Aufgabe | Benenne im Interview über Marktwirtschaft „Ordoliberalismus“ in „Ordnungsliberalismus“ um und gib den Abschnitt zwischen „Was ist Marktwirtschaft, was“ und „Fragen essenziell sind.“ einschließlich mit dieser Änderung wieder.

Vorliegender Text |
◇ ◇ ◇ ◇
Was ist Marktwirtschaft, was Neoliberalismus?
Kapitalismus, Ordoliberalismus, Marktradikale – Hermann Adam im Gespräch über Begriffe, die für die Diskussion über ökonomische und sozialpolitische Fragen essenziell sind.
Je nachdem wie jemand politisch denkt, charakterisiert er das Wirtschaftssystem in Deutschland als soziale Marktwirtschaft, als eine kapitalistische oder marktradikale oder neoliberale Wirtschaftsordnung. Helfen Sie uns zu unterscheiden: Was sind die Merkmale, die unzweideutig eine soziale Marktwirtschaft kennzeichnen und diese von anderen unterscheidet?
Adam: Der Ausdruck »soziale Marktwirtschaft« stammt vom langjährigen engen Mitarbeiter Ludwig Erhards, Alfred Müller-Armack, der einen Lehrstuhl für Volkswirtschaftslehre an der Universität Köln innehatte. Der Leitgedanke der sozialen Marktwirtschaft besteht darin, das Prinzip der Freiheit auf dem Markt mit dem des sozialen Ausgleichs zu verbinden. Unter einem sozialen Ausgleich verstand Müller-Armack: Der Wohlstand steigt ständig, Vollbeschäftigung ist gesichert, und es gibt eine Sozialpolitik, die die Einkommensverteilung im Sinne von mehr Gerechtigkeit korrigiert, indem der Staat Einkommen umleitet.
Was ist das: Einkommensumleitung?
Es ging Müller-Armack nicht um eine Umverteilung der Einkommen von den Reichen zu den Ärmeren. Mit Einkommensumleitung meint er beispielsweise: Die Gesunden finanzieren mit ihren Beiträgen zur gesetzlichen Krankenversicherung die Behandlungskosten der Kranken. Die Erwerbstätigen finanzieren über ihre gesetzlichen Rentenversicherungsbeiträge die Renten der Ruheständler. Oder, was in den 1950er Jahren, nach dem Krieg, eine große Bedeutung hatte: Diejenigen, die nicht ausgebombt waren, finanzierten mit einer Vermögensabgabe die Unterstützung für diejenigen, die ihr Hab und Gut verloren hatten. Lastenausgleich nannte man das damals.
◇ ◇ ◇ ◇
Bereitgestellte Zeilen |
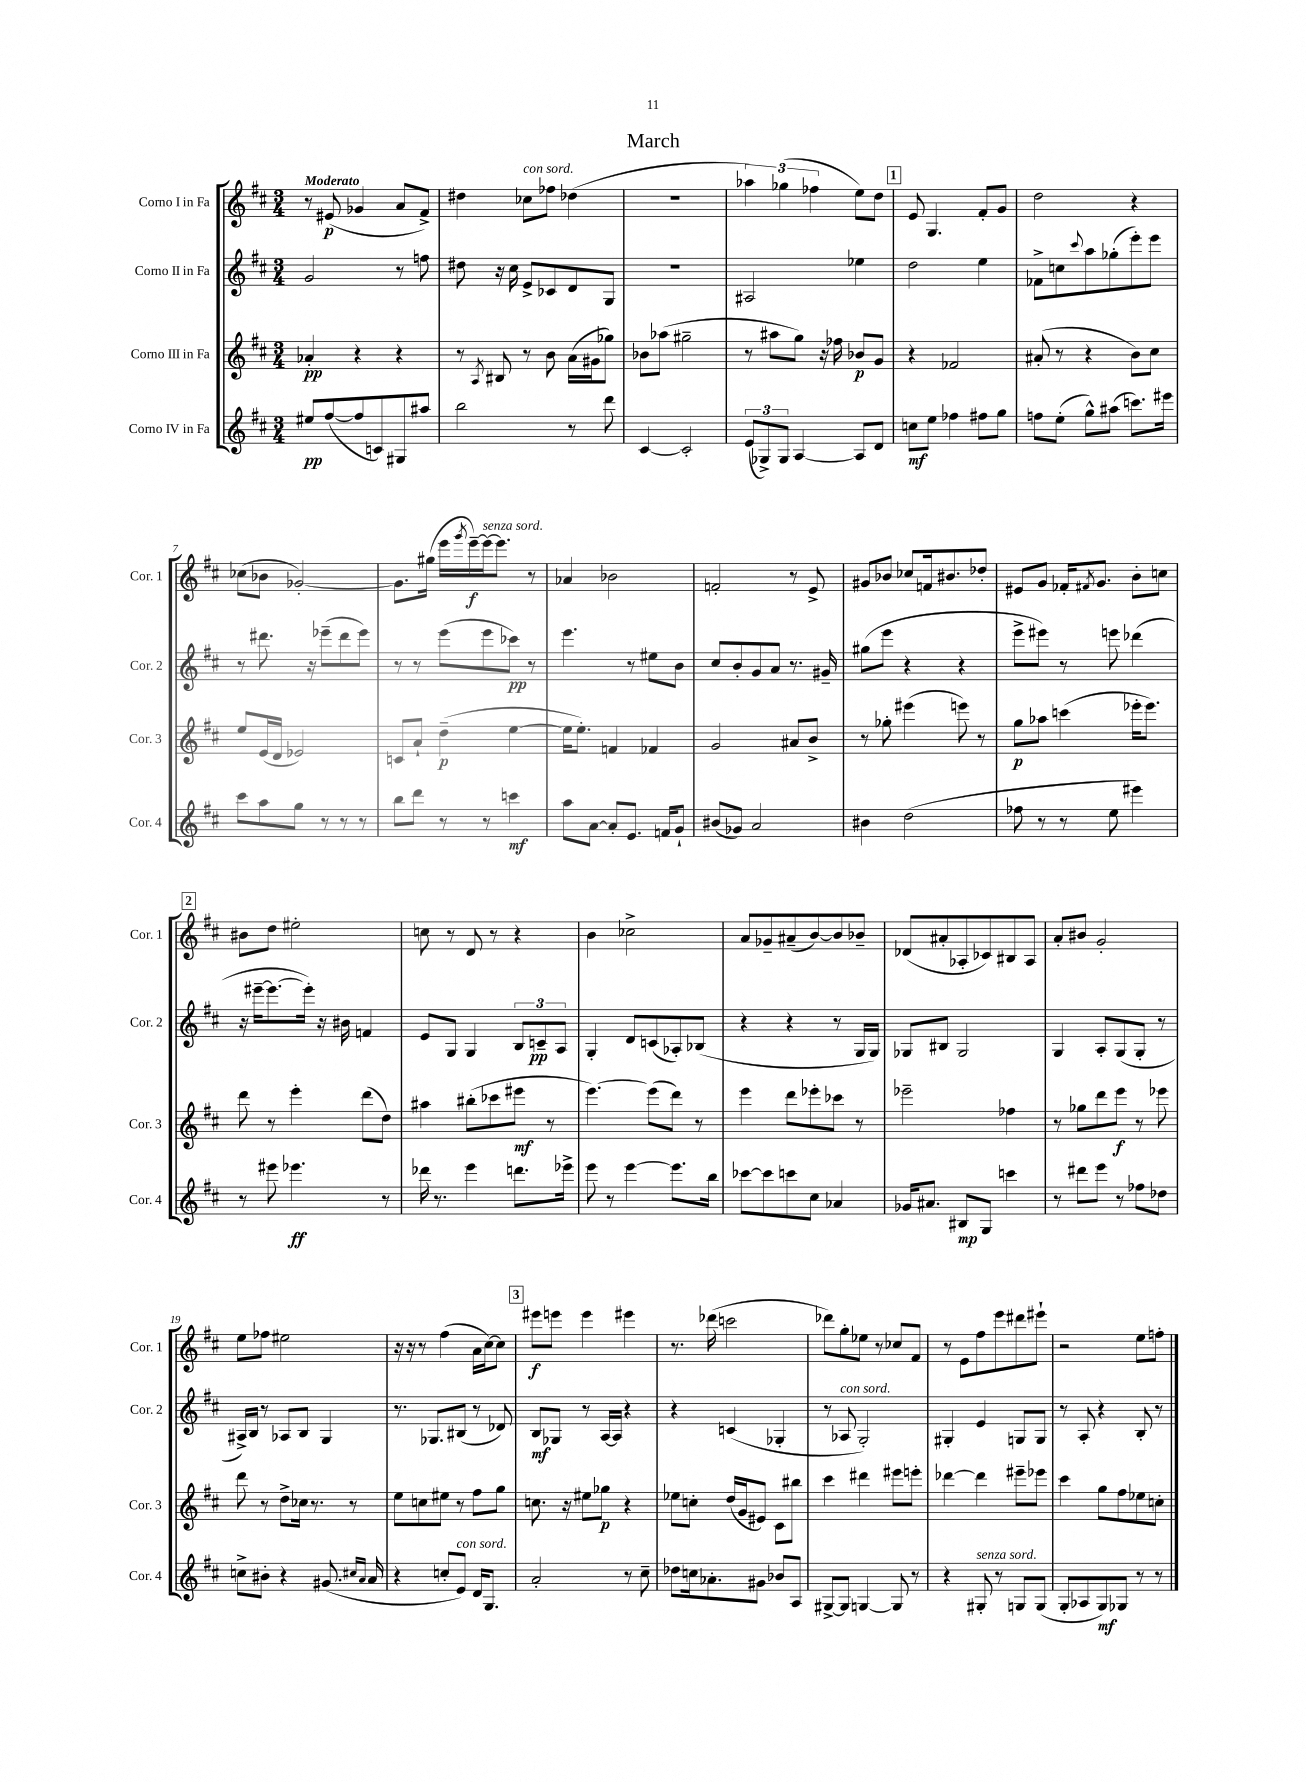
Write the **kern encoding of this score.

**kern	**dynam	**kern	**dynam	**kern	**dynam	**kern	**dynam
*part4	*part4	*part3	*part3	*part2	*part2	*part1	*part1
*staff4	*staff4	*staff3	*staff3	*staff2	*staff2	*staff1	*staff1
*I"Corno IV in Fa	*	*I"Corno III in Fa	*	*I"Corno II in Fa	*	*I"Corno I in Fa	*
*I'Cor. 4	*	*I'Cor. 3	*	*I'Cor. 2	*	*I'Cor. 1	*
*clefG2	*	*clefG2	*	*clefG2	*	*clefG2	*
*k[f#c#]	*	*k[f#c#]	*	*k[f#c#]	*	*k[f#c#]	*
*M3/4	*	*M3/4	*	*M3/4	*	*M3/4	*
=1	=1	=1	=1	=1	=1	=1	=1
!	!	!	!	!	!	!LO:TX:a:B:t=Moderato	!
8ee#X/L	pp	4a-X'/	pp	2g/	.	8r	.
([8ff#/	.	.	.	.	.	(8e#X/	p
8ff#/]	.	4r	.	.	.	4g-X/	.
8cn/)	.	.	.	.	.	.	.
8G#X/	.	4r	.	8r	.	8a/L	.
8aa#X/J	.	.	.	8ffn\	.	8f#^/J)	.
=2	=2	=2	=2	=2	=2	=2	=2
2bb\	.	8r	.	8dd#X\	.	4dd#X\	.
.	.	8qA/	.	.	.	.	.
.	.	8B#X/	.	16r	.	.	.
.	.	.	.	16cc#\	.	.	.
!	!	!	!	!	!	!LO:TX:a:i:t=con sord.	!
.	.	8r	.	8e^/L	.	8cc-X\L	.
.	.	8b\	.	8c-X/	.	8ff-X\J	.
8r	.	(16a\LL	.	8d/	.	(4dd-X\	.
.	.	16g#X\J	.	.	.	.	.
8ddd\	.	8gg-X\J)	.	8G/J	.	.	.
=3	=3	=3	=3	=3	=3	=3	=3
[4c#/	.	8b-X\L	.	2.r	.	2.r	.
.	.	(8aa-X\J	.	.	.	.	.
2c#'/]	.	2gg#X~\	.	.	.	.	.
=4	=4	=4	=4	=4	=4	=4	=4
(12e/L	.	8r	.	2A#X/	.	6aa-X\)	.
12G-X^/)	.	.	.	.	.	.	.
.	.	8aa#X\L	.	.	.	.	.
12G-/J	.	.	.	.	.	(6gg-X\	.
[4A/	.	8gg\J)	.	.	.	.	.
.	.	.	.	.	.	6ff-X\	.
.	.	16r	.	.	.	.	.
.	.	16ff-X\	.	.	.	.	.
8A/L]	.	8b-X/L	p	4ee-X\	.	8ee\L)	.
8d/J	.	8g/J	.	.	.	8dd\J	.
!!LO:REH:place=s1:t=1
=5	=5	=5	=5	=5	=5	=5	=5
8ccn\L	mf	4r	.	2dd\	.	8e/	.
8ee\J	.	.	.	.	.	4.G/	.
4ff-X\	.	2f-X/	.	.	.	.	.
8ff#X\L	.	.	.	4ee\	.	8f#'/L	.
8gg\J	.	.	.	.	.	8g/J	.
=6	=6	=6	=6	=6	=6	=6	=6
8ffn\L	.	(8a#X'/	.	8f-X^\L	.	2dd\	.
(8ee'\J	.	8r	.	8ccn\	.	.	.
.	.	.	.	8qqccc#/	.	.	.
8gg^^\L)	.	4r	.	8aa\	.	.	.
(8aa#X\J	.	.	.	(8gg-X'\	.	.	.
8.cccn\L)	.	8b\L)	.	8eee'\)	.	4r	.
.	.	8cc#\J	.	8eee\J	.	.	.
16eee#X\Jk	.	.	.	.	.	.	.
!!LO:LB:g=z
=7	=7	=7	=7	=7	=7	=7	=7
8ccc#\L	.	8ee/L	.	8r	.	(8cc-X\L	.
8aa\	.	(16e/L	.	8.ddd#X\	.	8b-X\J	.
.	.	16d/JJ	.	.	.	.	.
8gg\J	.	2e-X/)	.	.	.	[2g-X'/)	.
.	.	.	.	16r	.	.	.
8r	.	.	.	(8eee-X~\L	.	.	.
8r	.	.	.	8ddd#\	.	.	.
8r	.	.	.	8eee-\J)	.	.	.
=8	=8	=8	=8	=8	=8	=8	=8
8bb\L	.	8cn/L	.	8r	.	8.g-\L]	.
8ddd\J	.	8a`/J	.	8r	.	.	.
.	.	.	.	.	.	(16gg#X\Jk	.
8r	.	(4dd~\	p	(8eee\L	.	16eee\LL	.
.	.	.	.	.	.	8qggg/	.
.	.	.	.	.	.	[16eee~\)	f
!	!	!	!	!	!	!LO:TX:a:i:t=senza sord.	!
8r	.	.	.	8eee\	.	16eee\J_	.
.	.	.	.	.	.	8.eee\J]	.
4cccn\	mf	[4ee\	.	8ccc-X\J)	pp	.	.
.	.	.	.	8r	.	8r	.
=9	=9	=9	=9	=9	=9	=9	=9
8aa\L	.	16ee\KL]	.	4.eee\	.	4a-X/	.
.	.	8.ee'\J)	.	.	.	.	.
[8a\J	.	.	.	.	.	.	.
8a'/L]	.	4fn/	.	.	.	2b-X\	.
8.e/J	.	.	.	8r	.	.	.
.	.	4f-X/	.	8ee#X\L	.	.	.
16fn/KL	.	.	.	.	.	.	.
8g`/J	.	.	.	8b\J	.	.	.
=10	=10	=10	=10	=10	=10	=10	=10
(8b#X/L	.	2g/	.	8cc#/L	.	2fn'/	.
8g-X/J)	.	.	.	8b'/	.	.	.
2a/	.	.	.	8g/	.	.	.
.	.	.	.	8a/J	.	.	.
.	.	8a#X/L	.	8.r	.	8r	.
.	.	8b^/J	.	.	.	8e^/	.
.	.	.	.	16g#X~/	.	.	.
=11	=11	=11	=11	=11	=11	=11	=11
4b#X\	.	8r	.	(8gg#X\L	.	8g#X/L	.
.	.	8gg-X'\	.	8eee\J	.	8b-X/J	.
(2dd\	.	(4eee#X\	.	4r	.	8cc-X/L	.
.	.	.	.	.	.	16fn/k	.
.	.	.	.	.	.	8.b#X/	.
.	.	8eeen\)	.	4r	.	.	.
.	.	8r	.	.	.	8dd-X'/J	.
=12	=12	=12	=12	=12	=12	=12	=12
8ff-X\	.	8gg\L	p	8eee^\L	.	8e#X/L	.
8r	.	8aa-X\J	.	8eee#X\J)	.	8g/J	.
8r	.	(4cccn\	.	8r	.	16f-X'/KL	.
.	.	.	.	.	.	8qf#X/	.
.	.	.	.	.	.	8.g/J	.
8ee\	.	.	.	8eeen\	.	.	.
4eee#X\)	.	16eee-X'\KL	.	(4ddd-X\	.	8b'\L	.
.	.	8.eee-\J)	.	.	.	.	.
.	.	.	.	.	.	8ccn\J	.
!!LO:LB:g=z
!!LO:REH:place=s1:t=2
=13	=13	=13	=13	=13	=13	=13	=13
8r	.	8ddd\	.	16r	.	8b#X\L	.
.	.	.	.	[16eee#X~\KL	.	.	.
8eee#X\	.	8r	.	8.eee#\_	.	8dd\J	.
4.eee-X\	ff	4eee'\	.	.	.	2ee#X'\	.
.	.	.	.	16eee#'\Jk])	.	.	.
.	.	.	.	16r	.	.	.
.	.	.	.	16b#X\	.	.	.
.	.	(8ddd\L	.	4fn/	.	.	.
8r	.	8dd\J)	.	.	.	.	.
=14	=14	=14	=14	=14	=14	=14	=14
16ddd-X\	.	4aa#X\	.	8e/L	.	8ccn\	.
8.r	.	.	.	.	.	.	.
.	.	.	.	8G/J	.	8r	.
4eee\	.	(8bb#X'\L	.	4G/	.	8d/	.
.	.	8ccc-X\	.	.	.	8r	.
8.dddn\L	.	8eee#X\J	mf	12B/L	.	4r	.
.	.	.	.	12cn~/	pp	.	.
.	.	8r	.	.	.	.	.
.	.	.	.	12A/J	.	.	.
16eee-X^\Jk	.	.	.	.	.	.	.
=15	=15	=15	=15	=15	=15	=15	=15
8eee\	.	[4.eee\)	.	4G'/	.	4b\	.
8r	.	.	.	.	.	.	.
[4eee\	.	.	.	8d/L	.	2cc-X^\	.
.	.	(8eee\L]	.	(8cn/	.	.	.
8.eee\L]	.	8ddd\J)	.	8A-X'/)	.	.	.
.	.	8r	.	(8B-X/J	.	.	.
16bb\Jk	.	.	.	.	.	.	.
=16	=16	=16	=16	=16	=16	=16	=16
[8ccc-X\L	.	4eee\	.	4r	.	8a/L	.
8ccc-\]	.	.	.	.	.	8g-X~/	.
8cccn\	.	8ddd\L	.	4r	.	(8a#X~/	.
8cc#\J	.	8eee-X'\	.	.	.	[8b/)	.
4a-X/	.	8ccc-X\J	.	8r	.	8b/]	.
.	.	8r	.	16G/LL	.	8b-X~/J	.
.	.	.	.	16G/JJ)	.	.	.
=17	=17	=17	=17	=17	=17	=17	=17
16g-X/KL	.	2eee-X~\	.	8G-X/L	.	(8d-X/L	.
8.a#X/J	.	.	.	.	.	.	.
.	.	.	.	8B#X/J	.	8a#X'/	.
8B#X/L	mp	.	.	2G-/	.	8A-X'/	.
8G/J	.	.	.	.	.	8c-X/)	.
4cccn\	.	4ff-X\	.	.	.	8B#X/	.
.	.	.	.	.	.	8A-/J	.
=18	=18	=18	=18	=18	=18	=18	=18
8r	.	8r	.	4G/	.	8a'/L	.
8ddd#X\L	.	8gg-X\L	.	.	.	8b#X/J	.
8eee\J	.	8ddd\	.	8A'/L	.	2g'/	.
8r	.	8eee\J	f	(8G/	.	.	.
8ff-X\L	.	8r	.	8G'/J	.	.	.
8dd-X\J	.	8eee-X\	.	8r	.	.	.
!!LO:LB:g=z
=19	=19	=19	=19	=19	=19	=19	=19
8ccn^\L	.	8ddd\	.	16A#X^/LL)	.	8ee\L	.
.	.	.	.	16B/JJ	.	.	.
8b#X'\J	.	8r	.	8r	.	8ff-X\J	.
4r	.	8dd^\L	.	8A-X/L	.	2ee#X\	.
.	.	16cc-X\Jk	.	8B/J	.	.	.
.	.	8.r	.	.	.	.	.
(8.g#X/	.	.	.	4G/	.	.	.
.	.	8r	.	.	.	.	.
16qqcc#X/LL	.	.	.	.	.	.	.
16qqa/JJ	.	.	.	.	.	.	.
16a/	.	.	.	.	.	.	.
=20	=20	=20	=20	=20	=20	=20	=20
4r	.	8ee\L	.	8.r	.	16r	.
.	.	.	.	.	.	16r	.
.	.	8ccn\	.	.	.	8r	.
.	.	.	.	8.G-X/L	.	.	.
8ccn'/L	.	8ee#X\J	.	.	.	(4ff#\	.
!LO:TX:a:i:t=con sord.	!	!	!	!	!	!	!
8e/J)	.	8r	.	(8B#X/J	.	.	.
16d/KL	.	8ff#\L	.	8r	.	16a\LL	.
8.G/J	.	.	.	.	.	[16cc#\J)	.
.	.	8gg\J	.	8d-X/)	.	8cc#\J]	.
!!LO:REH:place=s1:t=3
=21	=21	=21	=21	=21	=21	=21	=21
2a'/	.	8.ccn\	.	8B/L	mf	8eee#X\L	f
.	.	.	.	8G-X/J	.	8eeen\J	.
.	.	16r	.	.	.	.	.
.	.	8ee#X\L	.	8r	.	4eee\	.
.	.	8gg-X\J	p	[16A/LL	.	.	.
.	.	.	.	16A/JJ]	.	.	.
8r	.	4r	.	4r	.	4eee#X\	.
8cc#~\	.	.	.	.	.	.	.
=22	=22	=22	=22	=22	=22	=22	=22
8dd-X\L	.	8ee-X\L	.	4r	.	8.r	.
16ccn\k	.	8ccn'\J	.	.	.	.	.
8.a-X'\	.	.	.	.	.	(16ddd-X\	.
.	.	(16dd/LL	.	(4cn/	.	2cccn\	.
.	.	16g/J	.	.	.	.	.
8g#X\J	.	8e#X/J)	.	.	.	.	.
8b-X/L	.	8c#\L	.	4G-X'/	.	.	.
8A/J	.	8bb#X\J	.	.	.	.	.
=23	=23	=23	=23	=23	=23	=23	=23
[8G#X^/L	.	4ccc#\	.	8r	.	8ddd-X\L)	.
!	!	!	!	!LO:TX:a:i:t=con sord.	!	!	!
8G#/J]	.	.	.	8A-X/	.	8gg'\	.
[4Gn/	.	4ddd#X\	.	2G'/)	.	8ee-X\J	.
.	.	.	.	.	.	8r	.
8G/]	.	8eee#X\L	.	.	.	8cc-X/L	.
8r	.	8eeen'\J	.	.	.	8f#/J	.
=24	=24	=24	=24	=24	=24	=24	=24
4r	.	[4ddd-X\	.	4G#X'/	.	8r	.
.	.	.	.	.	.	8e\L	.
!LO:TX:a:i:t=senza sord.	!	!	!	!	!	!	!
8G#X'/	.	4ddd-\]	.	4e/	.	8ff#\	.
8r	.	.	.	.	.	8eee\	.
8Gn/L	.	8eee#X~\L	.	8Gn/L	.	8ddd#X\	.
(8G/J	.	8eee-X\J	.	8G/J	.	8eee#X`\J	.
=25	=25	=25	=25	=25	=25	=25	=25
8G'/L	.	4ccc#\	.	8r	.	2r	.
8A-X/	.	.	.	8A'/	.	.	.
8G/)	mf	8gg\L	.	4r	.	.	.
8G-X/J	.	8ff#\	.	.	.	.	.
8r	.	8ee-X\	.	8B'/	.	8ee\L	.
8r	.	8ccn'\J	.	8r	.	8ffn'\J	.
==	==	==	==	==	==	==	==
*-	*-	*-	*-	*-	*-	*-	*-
◇ ◇ ◇ ◇
Lösung |
Was ist Marktwirtschaft, was Neoliberalismus?
Kapitalismus, Ordnungsliberalismus, Marktradikale – Hermann Adam im Gespräch über Begriffe, die für die Diskussion über ökonomische und sozialpolitische Fragen essenziell sind.